Patrick Monahan, former County and Interim City Manager, believes that Savannah's popularity was also assisted by the city's air having been improved around the time of the book's release. This occurred when Union Camp paper mill's smokestacks were scrubbed clean of sulfur dioxide particulates, thus eliminating the "odor of rotten eggs" permeating Savannah's streets.

Dorothy Kingery, Jim Williams's sister, did not like the book. "She kept everything hush-hush," explained Sonny Seiler, the Williams family attorney, "but now she lets tourists go through Mercer–Williams House. But they cannot talk about the unpleasantness or what went on in that study on the first floor."

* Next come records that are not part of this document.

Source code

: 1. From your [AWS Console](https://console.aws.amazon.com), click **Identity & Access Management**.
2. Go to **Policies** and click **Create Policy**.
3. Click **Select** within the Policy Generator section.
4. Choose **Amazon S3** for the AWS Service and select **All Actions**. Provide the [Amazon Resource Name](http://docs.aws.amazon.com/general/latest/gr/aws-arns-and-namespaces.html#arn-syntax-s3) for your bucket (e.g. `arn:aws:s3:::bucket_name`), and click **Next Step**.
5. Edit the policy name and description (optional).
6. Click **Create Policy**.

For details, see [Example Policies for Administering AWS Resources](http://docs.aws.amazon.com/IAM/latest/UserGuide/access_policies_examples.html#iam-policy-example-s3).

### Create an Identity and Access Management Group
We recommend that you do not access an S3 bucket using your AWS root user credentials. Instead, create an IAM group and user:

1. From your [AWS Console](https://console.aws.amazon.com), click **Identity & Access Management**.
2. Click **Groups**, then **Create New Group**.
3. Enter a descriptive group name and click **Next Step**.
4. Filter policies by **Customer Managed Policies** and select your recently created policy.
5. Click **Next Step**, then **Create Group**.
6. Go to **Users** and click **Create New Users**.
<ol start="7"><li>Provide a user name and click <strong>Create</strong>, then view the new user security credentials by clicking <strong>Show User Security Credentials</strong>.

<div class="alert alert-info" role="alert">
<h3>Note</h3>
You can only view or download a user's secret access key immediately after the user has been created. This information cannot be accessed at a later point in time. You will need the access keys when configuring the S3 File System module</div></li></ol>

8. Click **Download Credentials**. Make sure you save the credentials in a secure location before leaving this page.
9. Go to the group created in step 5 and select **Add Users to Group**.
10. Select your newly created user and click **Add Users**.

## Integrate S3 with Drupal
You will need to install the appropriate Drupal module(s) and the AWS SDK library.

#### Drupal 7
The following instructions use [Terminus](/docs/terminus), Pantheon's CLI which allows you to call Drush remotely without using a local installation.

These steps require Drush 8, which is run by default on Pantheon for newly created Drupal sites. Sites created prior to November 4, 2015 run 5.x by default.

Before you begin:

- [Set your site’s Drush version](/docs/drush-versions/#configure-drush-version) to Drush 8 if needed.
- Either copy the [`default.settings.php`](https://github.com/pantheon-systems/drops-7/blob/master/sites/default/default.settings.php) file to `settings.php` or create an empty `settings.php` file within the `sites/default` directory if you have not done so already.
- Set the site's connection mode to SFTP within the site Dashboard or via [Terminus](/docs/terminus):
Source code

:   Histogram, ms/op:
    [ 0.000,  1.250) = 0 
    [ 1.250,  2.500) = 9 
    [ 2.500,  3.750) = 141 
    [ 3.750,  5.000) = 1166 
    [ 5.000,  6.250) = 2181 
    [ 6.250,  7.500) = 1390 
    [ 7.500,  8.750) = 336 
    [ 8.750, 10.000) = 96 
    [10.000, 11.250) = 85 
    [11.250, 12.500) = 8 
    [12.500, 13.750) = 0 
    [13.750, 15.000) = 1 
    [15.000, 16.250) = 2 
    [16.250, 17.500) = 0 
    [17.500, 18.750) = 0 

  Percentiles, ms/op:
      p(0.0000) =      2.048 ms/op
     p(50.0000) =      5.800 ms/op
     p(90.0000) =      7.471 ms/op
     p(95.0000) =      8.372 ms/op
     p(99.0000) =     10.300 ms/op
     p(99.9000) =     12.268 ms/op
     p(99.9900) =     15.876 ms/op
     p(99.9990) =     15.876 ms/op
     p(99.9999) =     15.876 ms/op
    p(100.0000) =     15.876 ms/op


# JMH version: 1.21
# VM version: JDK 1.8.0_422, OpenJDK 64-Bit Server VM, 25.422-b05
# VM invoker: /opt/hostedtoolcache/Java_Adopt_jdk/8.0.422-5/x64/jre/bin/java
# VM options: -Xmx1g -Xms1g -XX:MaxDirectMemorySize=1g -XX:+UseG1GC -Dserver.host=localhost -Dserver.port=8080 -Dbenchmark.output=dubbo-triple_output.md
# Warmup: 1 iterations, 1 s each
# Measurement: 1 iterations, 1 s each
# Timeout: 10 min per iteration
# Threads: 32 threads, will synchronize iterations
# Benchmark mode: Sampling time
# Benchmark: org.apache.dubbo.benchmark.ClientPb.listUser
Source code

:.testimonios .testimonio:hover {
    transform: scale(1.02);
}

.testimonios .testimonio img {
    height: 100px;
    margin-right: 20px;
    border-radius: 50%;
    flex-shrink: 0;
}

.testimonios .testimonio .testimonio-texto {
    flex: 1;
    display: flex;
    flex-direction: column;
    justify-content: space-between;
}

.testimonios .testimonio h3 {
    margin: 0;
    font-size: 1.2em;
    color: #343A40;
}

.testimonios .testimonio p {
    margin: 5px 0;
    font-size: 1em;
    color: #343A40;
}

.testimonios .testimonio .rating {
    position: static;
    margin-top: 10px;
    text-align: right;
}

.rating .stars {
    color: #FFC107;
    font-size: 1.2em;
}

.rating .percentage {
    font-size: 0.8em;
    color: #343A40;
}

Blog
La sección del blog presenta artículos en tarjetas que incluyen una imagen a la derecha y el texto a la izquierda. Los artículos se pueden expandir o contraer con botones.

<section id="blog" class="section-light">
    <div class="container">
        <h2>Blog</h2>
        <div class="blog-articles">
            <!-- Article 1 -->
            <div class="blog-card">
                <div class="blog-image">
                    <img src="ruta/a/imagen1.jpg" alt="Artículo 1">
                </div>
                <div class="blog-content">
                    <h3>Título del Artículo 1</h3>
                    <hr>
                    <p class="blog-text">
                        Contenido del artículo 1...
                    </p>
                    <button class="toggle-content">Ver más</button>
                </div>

The story was turned into a musical in 2024 with lyrics and music by Jason Robert Brown and book by Taylor Mac.

==Awards==
The book won the 1995 Boeke Prize and Lambda Literary Award and was one of the finalists for the 1995 Pulitzer Prize for non-fiction.

== Audiobook ==
Jeff Woodman recorded the audiobook version of Midnight in the Garden of Good and Evil. He stated that Berendt's effort, along with that of Ellen Raskin's The Westing Game, was the most challenging to record: "Especially because all the characters in Midnight have the same damned Savannah accent, so you can't toss in a little North Country to help differentiate them!" he said in 2010.